Rape is about power and control. Rape is about maintaining and enforcing perceived "male superiority". Rape is about subdueing the lower other (mostly women, but occasionally also men), about breaking individuality, and "putting them in their place", the same as with gaybashing.
The rapist is not a maddened lunatic (only sometimes). Neither is s/he a die-hard career criminal, a monster; ogrish as his acts are objectively, he is more often the human being next door. Rape and sexual abuse are crimes that everyman can commit. Some women too.
Rape is structurally linked to patriarchy, and more often than not linked to poverty and voicelessness. That is why on one hand, laws against sexual offences are useless on their own, but are on the other hand a much-needed complement within a larger frameset of measures. One must therefore not look at penal sanctions alone, but also at the inhumane treatment of prostitutes, at the prevailing hypocrisy in Kenyan daily life (that "moral fibre" of Kenyan society, about which OO talked in another context, is a fibre woven only of sheer hypocrisy, and nothing else), at the intolerable anti-gay and anti-lesbian provisions in criminal law, at the sexist and injust laws concerning child support (alimony) and child custody, at female inheritance (in both senses of the expression) etc. pp.
• • • • •
* _ACTIVITY_
Please revise the stretch of the passage on rape that opens with "Rape is about power" and closes with "as with gaybashing.", replacing "power and control" with "dominance and control". The listing has no connection to the passage on rape.

* _DATASET EXTRACT_
• • • • •
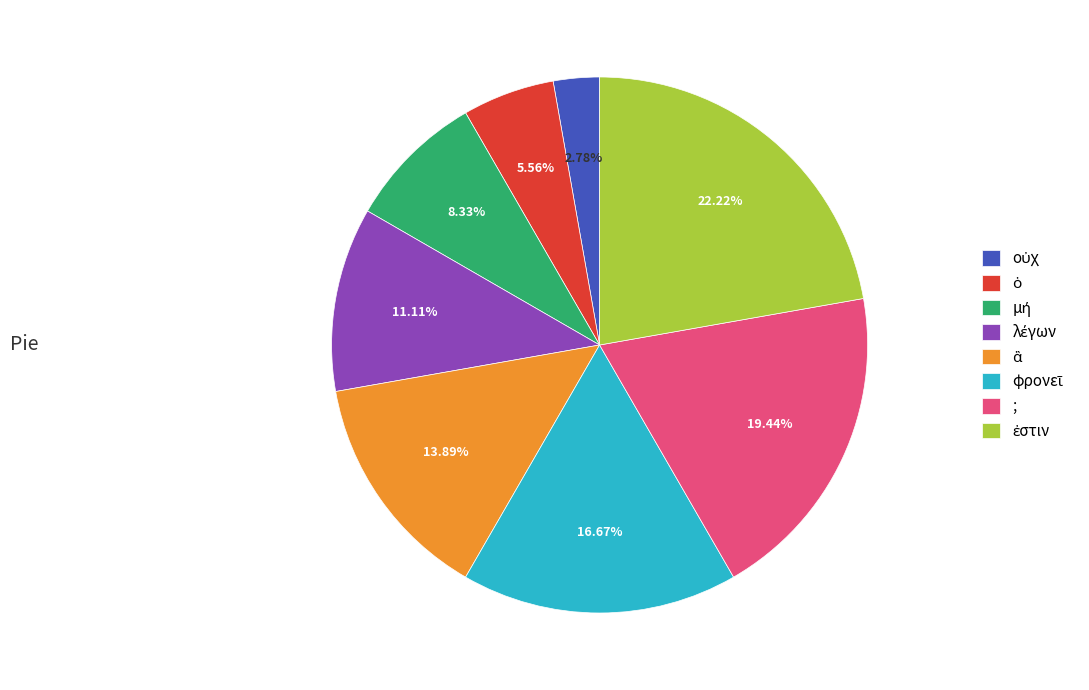

Does any single category account for the majority?

No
• • • • •
* _EXPECTED OUTPUT_
Rape is about dominance and control. Rape is about maintaining and enforcing perceived "male superiority". Rape is about subdueing the lower other (mostly women, but occasionally also men), about breaking individuality, and "putting them in their place", the same as with gaybashing.